SOPs for recruitment of metro bus drivers being preparedPakistan
RAWALPINDI: Two years after launching the metro bus service between Rawalpindi and Islamabad, the provincial government has started preparing standard operating procedures (SOPs) to hire drivers and impart training to them and to ensure contractors carrying out repair work on the elevated track took precautionary measures to avoid any accident.
The PML-N government introduced the bus service between the twin cities at a cost of Rs44.84 billion but the death of a female medical student on the track on April 29, 2017, exposed the performance of the Rawalpindi Development Authority (RDA) and the Metro Bus Authority (MBA) as regard to the training of the drivers.
Sameera, 19, a student of Shifa College of Medicine, was travelling to Islamabad when the driver pulled emergency brakes near the Rehmanabad bus station apparently due to some ongoing construction work on the track there.
Due to the impact, the bus hit a pole after which its door flung open throwing the student into the road. She was then run over by the bus, said the police. The student died on the spot.
After the incident, Chief Minister Shahbaz Sharif sent a team from his inspection cell which after visiting the site prepared a report stating that a lack of training to the bus driver and the repair work without any planning was responsible for the tragedy.
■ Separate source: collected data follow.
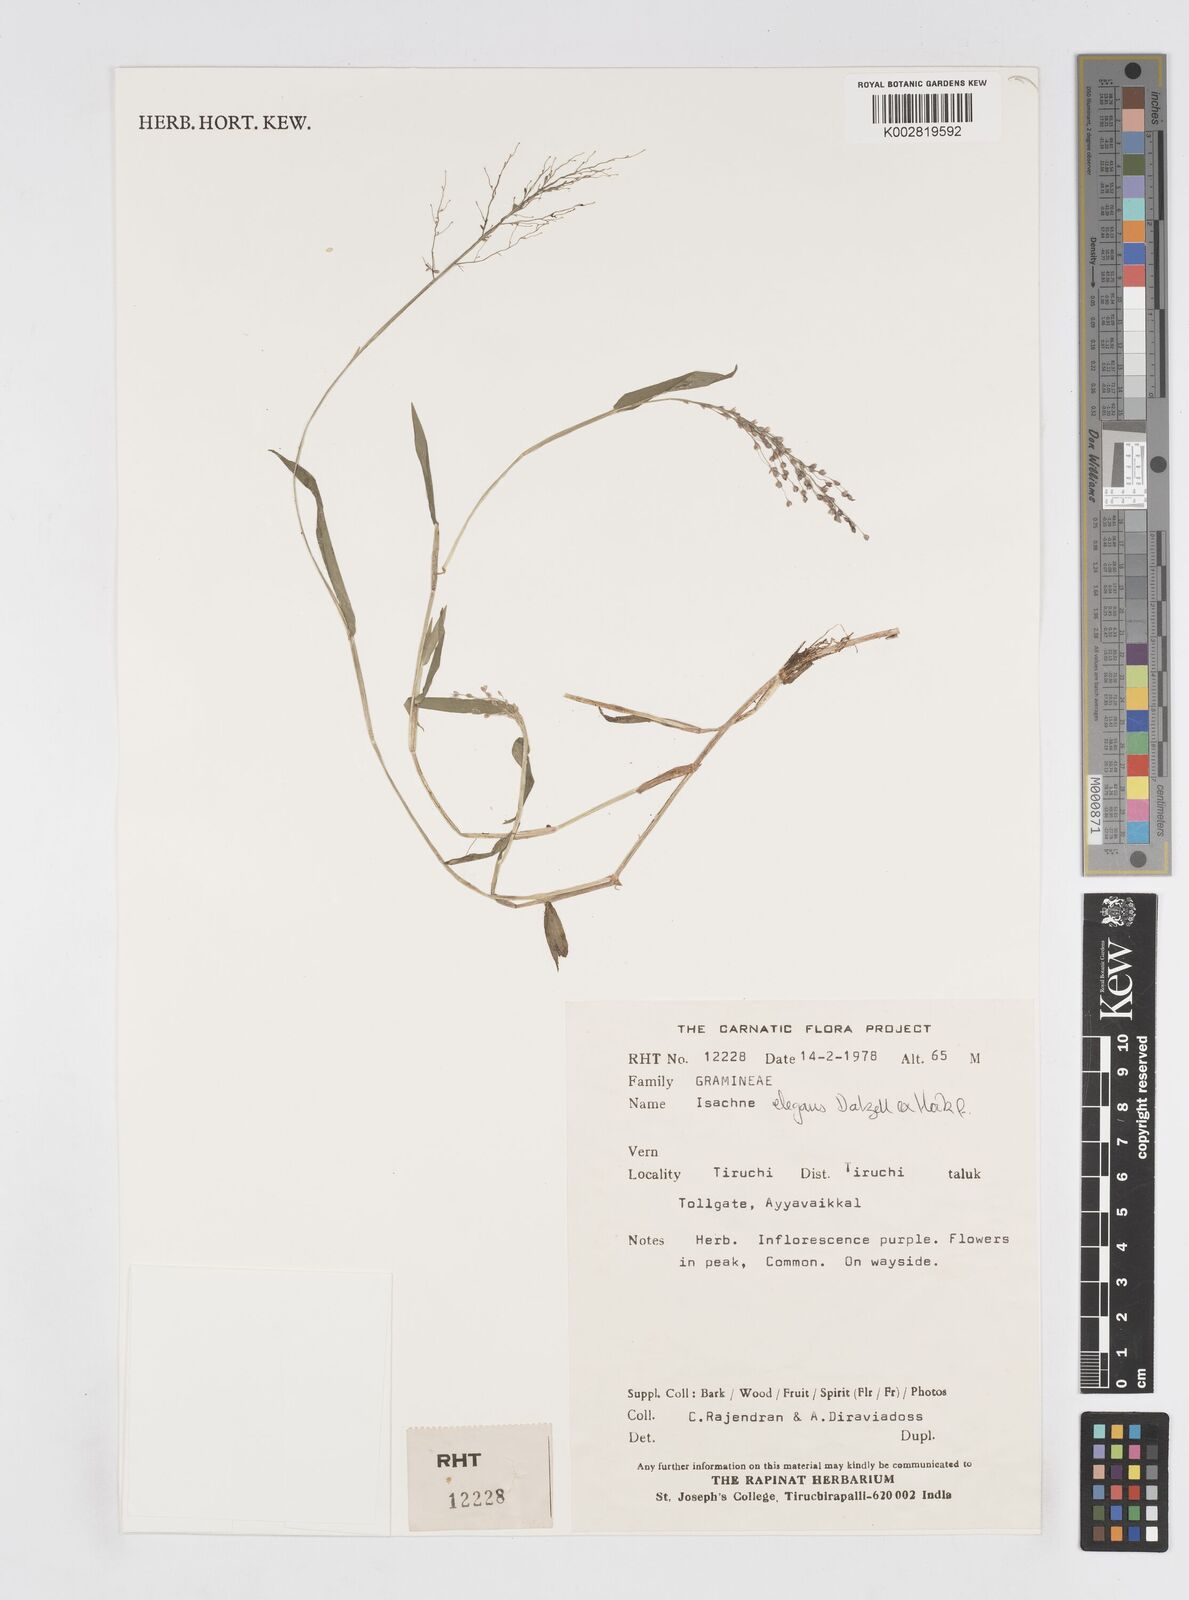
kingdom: Plantae
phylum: Tracheophyta
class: Liliopsida
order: Poales
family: Poaceae
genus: Isachne
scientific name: Isachne elegans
The Metro Bus Authority was directed to prepare an SOP for the hiring of trained drivers or training them before they started driving on the elevated route.
The total length of the metro bus route is 23 kilometres out of which 8.6 km comprises the elevated track in Rawalpindi.
A source in the Metro Bus Authority said 68 buses had been procured to operate between Rawalpindi and Islamabad but only 35 of them were currently operational. He said initially the number of passengers on the metro buses was less but the government canceled the routes for public transport vehicles from Saddar to Pakistan Secretariat and banned wagons on Murree Road. As a result, he added, a rush was seen on the metro bus stations but the number of passengers was still around 100,000 daily instead of the estimated ridership of 135,000.
He said under the original plan the Punjab government had to run 100 buses for 135,000 passengers daily and for this a depot had been constructed at Peshawar Mor to accommodate more than 100 buses.
Metro Bus Authority General Manager Uzair Shah told Dawn that the drivers had been given training before the start of the Metro Bus Service in Rawalpindi. However, he said, after the death of the student a standard operating procedure was being prepared for the hiring of drivers and their training.
“The inspection team put the fault on contractors who were carrying out a repair work on that section when the incident occurred. They should have installed a signboard or cordoned off the section with tapes so that the driver could see it.”
About the number of buses on the metro route, he said the ridership of Metro Bus Service had increased to 140,000 in recent days and more than 50 buses were operational.
When contacted, RDA Chief Engineer Ather Bukhari said contractors had to repair the track after rain to drain out the water. He said steps should be taken during the repair work for the safety of the passengers and others.
PTI MPA Arif Abbasi said potholes on the track were making it difficult for the drivers to ply buses smoothly. “The death of the student also occurred due to incomplete construction work and untrained drivers,” he said.
“Substandard material was used in the construction of the metro bus track and the RDA procured smuggled substandard bitumen of Iranian origin which was laid on the surface,” he alleged.
The MPA said he had raised a question in the Punjab Assembly about details of the receipts of the procurement of construction material but the PML-N government failed to reply.
“My question regarding the use of substandard construction material is still pending in the Punjab Assembly,” he said.